An interesting thing happened. Jacob didn’t respond with an excuse, he didn’t respond with a laundry list of possible explanations… he responds, “My name is Jacob” that is to say, “I am my name-sake… I am a supplanter, a swindler… I have lived my life by my own resource and cunning and it is not enough, I need You.” 

It was only when Jacob realized and owned who he was could he then blessed to become who God wanted him to be and all of the spiritual and material blessings that naturally come with it, because as soon as Jacob comes clean and absolutely faces himself in 100% honesty, not trying to run from it could God change his name from “swindler, supplanter, deceiver,” to “Israel,” which means “one who has wrestled with God and man and overcome…” 

For clarity, the overcoming spoken of is not that of overcoming God and man but rather in the struggle he had come out on the other side an over comer… What does that mean? How many folks have you known that have gone through a trial but not come out good on the other side? They ended up bitter, back-slidden and have forsaken God? They burned up in the fire rather than be refined by it.

I included the scripture above because it is God’s promise to Israel to bring them out of bondage and into the land again. In the context of what had happened to Israel it was God saying there is hope for new things, “Behold, I will do a new thing, Now it shall spring forth; Shall you not know it? I will even make a road in the wilderness and rivers in the desert.” 

An encouragement not to dwell on the former things (key word “dwell”) or inadvertently use them as a limiting factor on the new thing He was going to do. 

And lastly, a reminder of what it really is all about… Him. Our dethroning and His enthroning. Isa 43:21 “This people have I formed for myself; they shall declare my praise…” 
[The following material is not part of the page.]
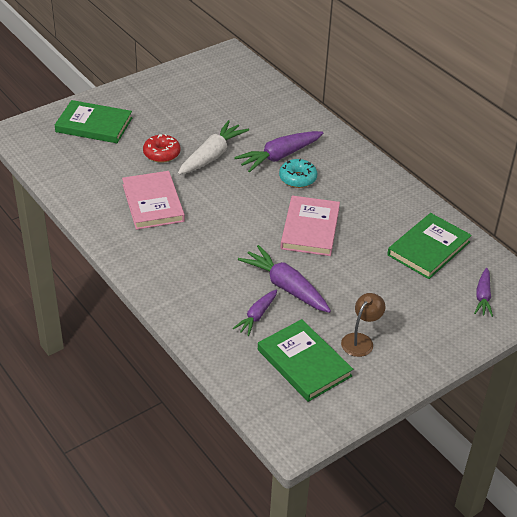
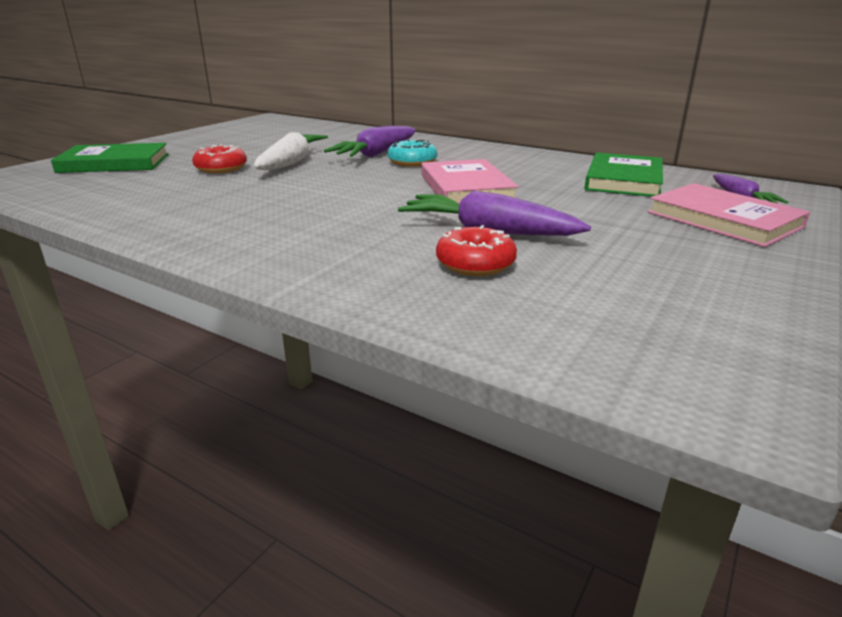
camera: 20 degrees left, 15 degrees down
(153, 203) = (226, 199): pink book -> pink book (723, 220)
(257, 316) = (475, 264): purple carrot -> red donut
(304, 363) = (613, 296): green book -> none
(361, 340) = (660, 257): brown lamp -> none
A complete and total trust and waiting on Him, which reminded me of something I wrote in my personal blog about 10 years ago en-route to Iraq the first time. 

http://kaeljae.blogspot.com/search/label/Who%20Am%20I.%3F
 
“This just hit me last night as I was falling asleep, it's not about us or what we can do, generate or accomplish, it's about what He has accomplished already for us on the cross or as Max Lucado puts it in the title of his book, what He has done, generated and accomplished "Six hours one Friday" (a very good read by the way). I oft would wonder if this is why God is so pleased at faith. Think on it, there is no merit to the one who decides on faith, no (strenuous) effort... but another thing can be said of the One to whom is the object of that faith, in other words faith completely removes us (the faithors) out of the equation and in a way dethrones us and enthrones God. Faith in HIS goodness, Faith in HIS righteousness, Faith in HIS faithfulness and my coming to terms with that…” 

I want to encourage you, with this… “We serve a God who in His love for us can never do enough for us and is not content to leave us where (in the state) He found us…” 

God is 100% for you. Let Him take you from where he found you on to new beginnings.